▶ _Work request_: Please set out the material below as a numbered list, from the line with "Is it true that" up to and including the line with "How many segments does this pie chart have?". Skip blank lines, and leave the pictures out.

(Dataset content begins)

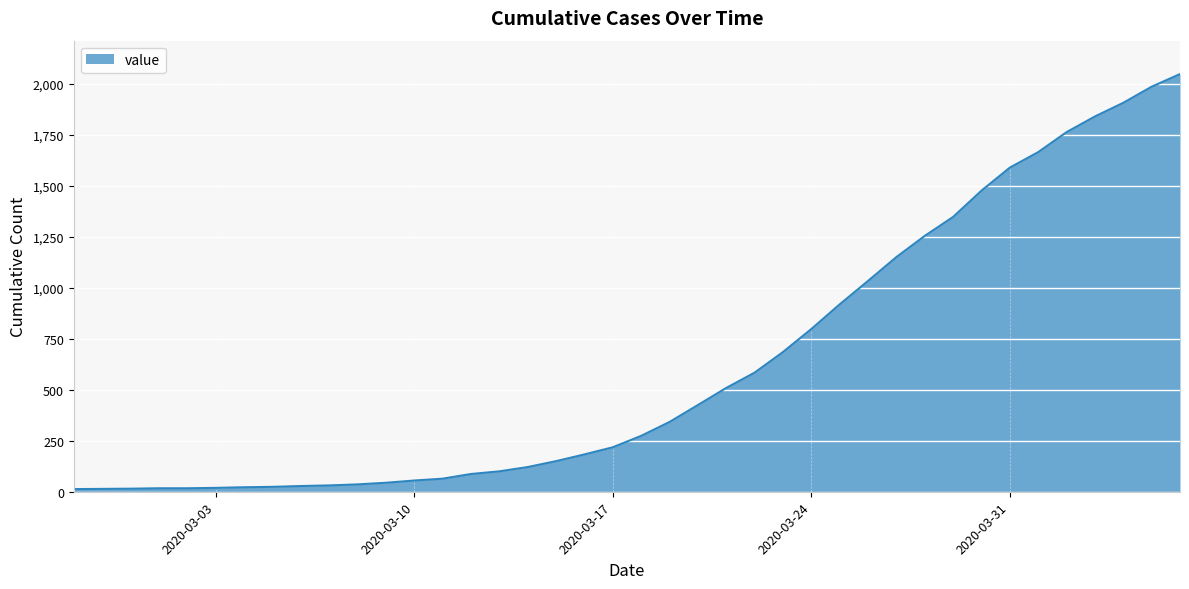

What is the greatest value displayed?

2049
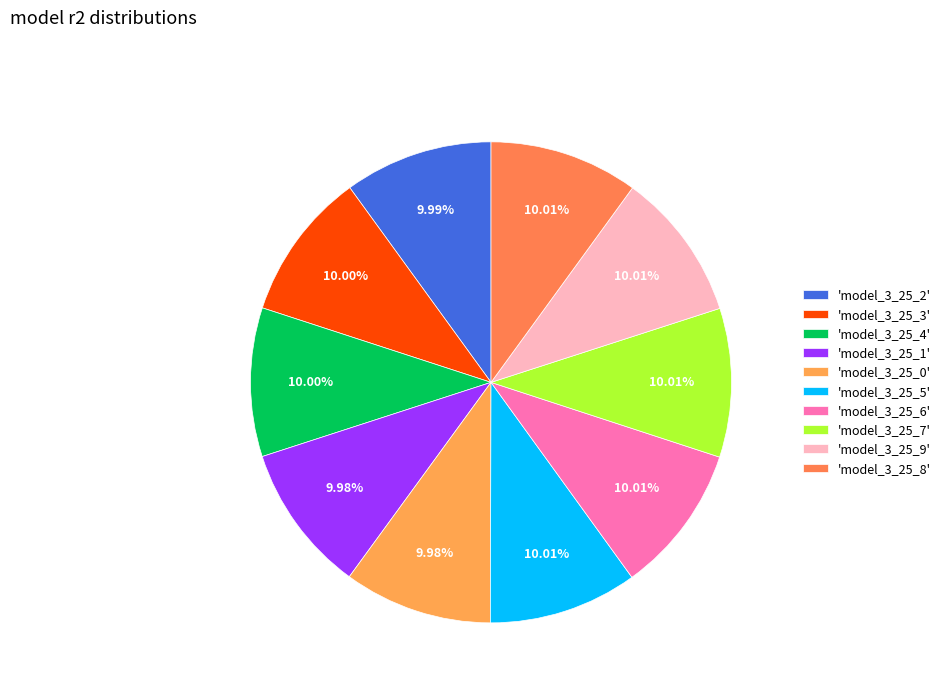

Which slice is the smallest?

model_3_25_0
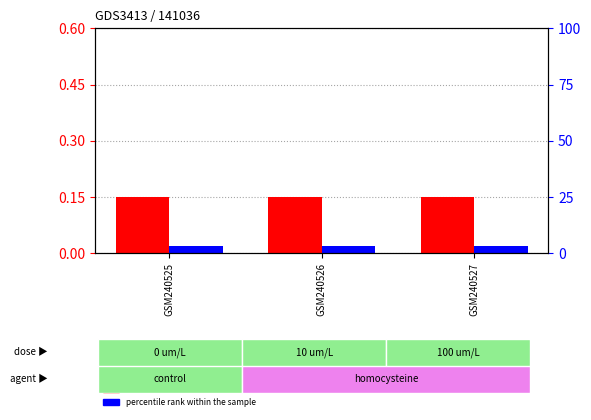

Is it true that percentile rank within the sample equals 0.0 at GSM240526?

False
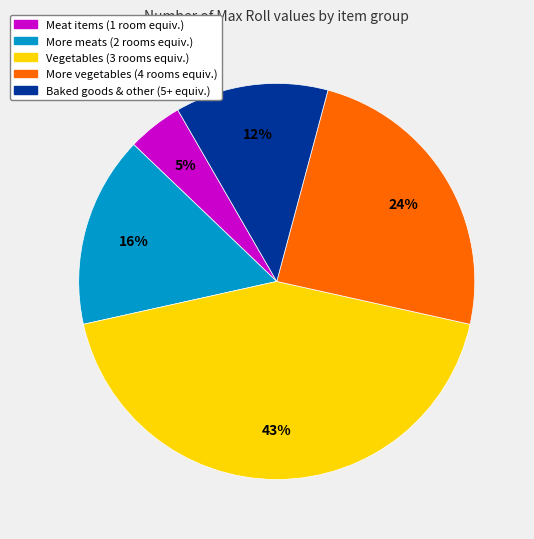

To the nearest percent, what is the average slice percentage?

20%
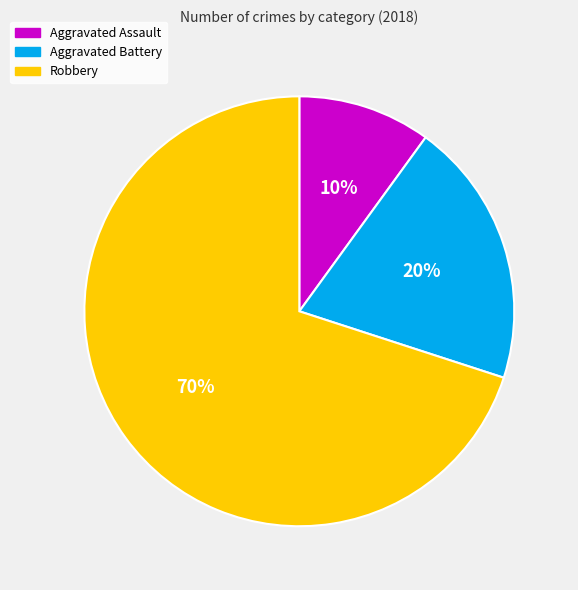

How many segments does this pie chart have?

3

(Dataset content ends)
(Dataset content begins)

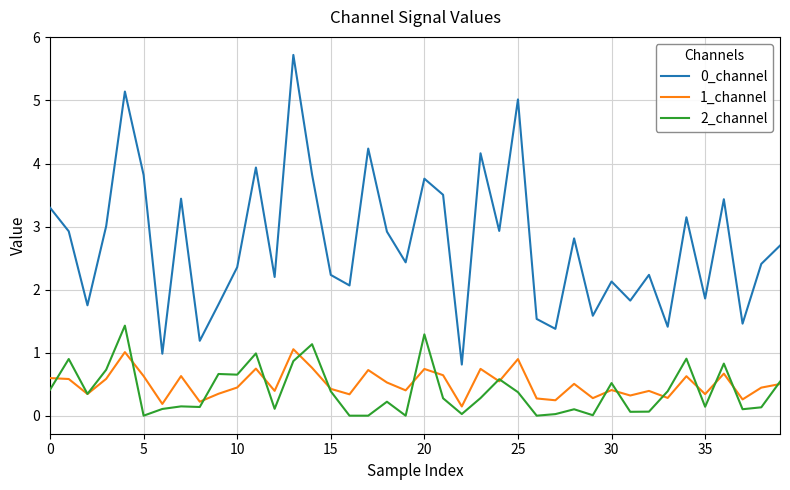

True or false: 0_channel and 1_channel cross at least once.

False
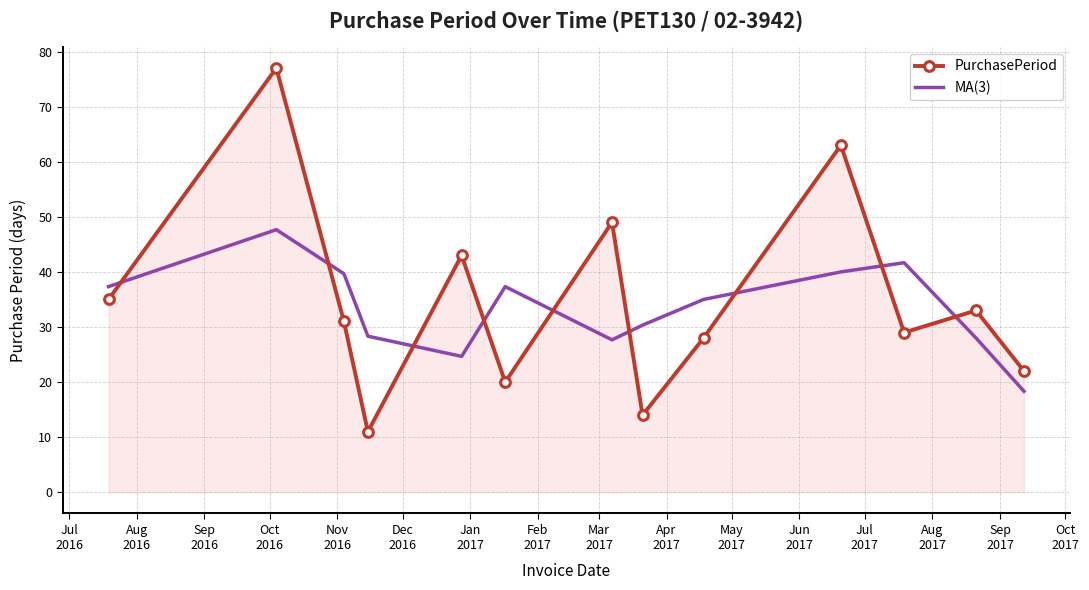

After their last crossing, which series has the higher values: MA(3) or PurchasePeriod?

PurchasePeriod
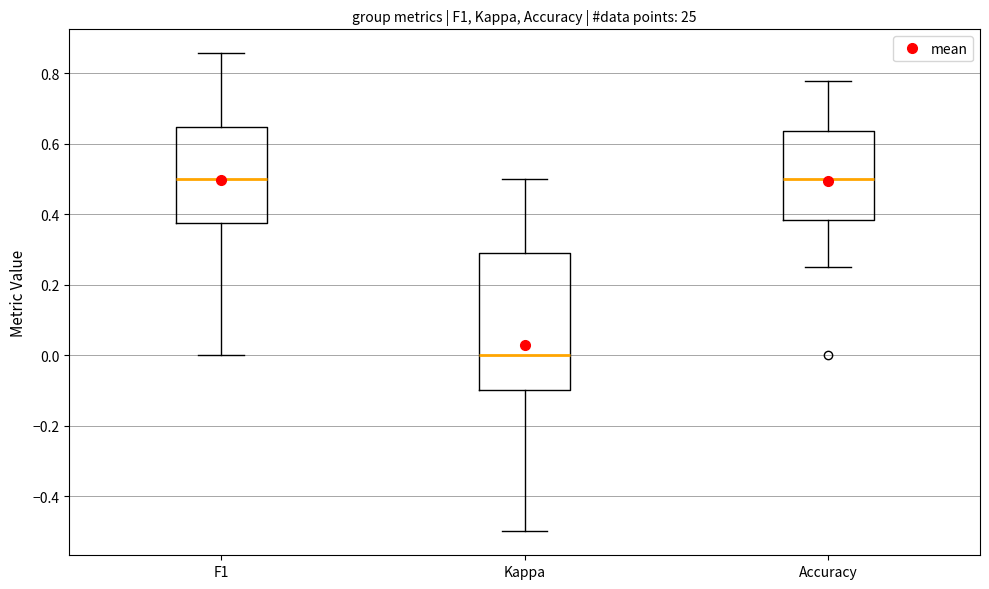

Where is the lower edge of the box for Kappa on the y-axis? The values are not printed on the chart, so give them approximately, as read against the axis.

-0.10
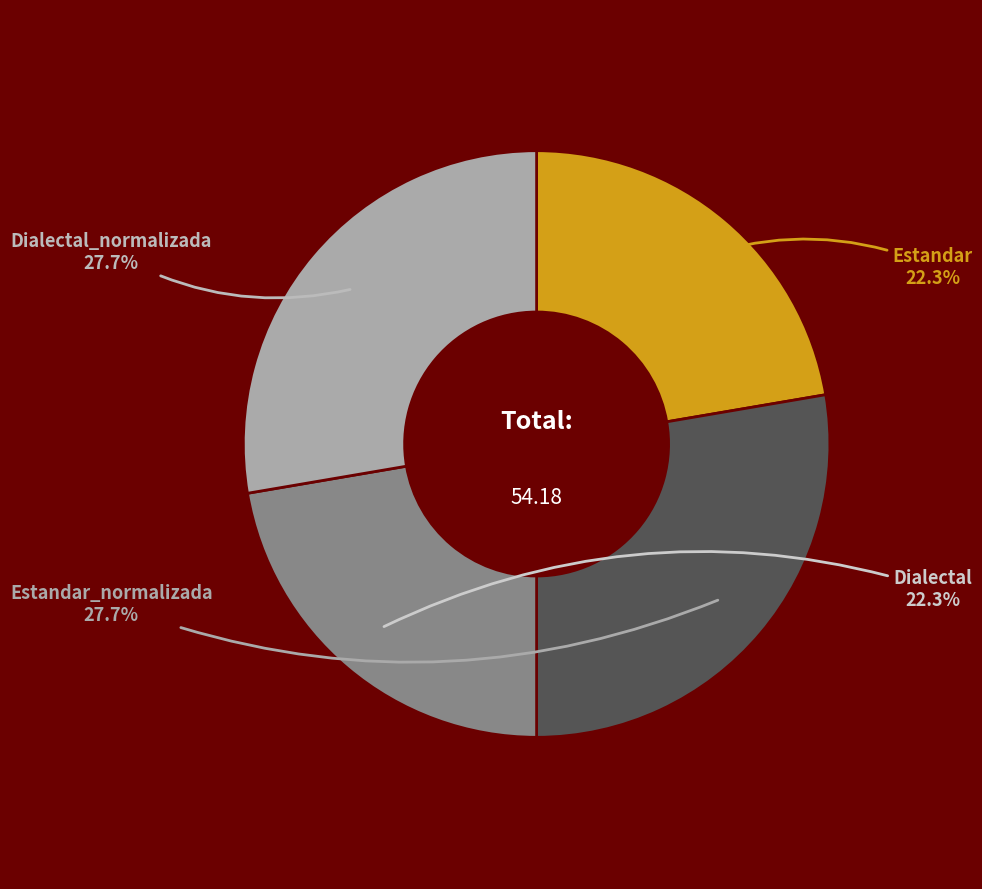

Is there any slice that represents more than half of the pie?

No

(Dataset content ends)
(Dataset content begins)

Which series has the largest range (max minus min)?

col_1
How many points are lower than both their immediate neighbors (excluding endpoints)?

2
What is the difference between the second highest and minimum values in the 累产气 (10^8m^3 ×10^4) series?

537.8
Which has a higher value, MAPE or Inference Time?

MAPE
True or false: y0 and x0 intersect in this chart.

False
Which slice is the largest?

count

(Dataset content ends)

▶ _Answer_:
1. Is it true that percentile rank within the sample equals 0.0 at GSM240526?
2. False
3. To the nearest percent, what is the average slice percentage?
4. 20%
5. How many segments does this pie chart have?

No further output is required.